Avoiding a Digital Dark Age
Data longevity depends on both the storage medium and the ability to decipher the information
In the 1960s, NASA launched Lunar Orbiter 1, which took breathtaking, famous photographs of the Earth juxtaposed with the Moon. In their rush to get astronauts to the Moon, NASA engineers created a mountain of magnetic tapes containing these important digital images and other space-mission-related data. However, only a specific, rare model of tape drive made for the U.S. military could read these tapes, and at the time (the 1970s to 1980s), NASA had no interest in keeping even one compatible drive in good repair. A heroic NASA archivist kept several donated broken tape drives in her garage for two decades until she was able to gain enough public interest to find experts to repair the drives and help her recover these images.
Contrast this with the opposite problem of the analog Phaistos Disk (above right), which was created some 3,500 years ago and is still in excellent physical condition. All of the data it stores (about 1,300 bits) have been preserved and are easily visible to the human eye. However, this disk shares one unfortunate characteristic with my set of 20-year-old floppy disks: No one can decipher the data on either one. The language in which the Phaistos disk was written has long since been forgotten, just like the software to read my floppies is equally irretrievable.
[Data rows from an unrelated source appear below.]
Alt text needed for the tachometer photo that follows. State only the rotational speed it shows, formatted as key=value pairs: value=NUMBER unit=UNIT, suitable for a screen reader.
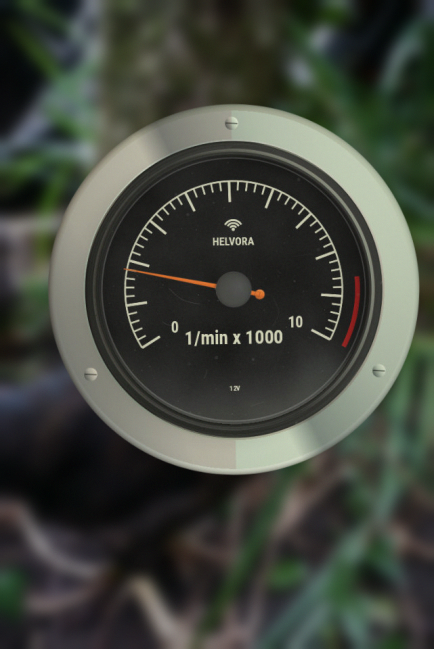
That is value=1800 unit=rpm
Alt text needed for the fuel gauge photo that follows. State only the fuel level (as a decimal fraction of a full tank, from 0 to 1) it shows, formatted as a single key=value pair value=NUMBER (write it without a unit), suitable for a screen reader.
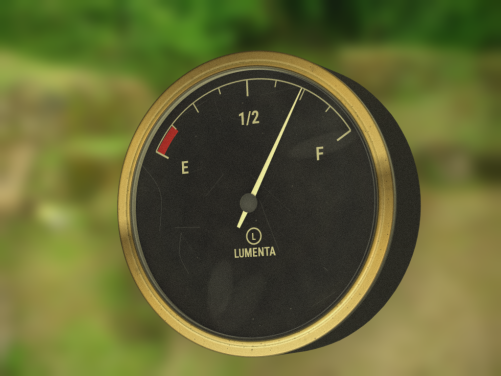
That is value=0.75
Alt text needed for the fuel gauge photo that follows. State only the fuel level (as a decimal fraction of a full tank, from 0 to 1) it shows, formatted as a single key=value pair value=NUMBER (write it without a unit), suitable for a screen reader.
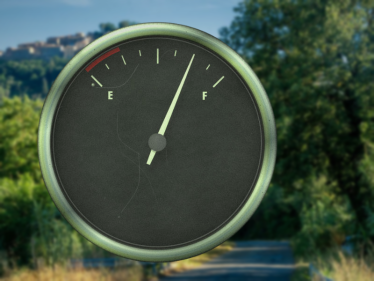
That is value=0.75
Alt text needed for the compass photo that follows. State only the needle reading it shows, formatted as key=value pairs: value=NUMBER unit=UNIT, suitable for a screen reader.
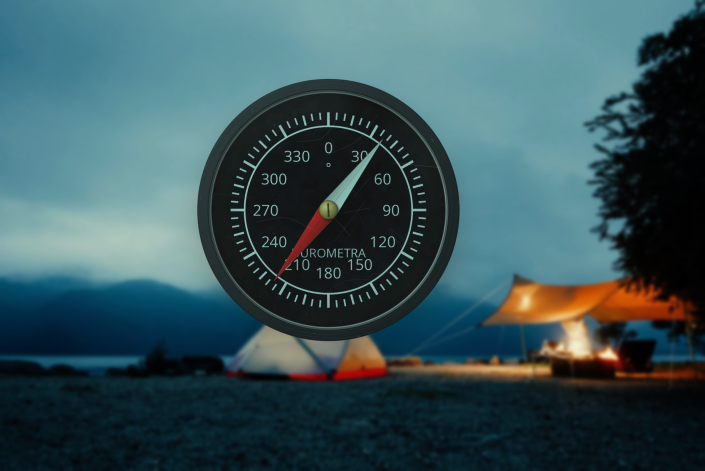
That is value=217.5 unit=°
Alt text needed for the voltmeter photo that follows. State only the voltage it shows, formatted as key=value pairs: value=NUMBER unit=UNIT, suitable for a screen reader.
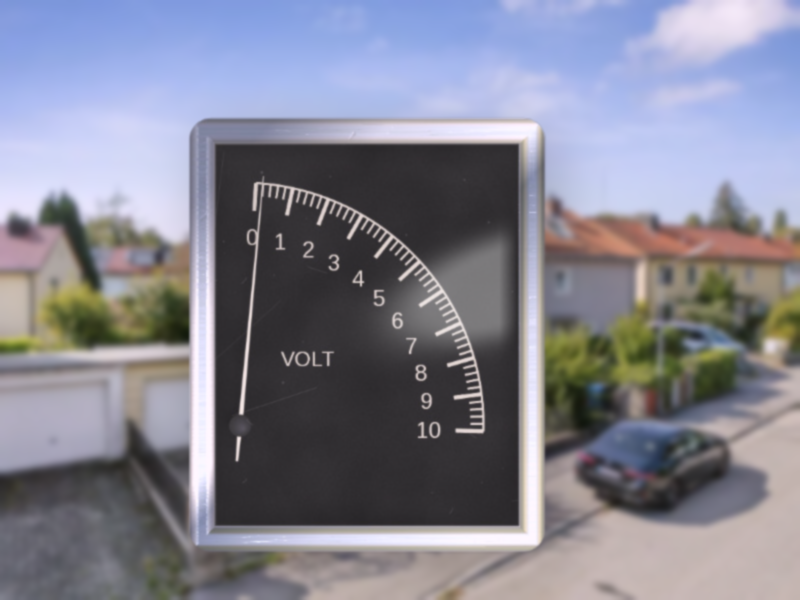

These two examples demonstrate digital data preservation’s other challenge—comprehensibility. In order to survive, digital data must be understandable by both the machine reading them and the software interpreting them. Luckily, the short lifetime of digital media has forced us to gain some experience in solving this problem—the silver lining of the dark clouds of a looming potential digital dark age. There are at least two effective approaches: choosing data representation technologies wisely and creating mechanisms to reach backward in time from the future.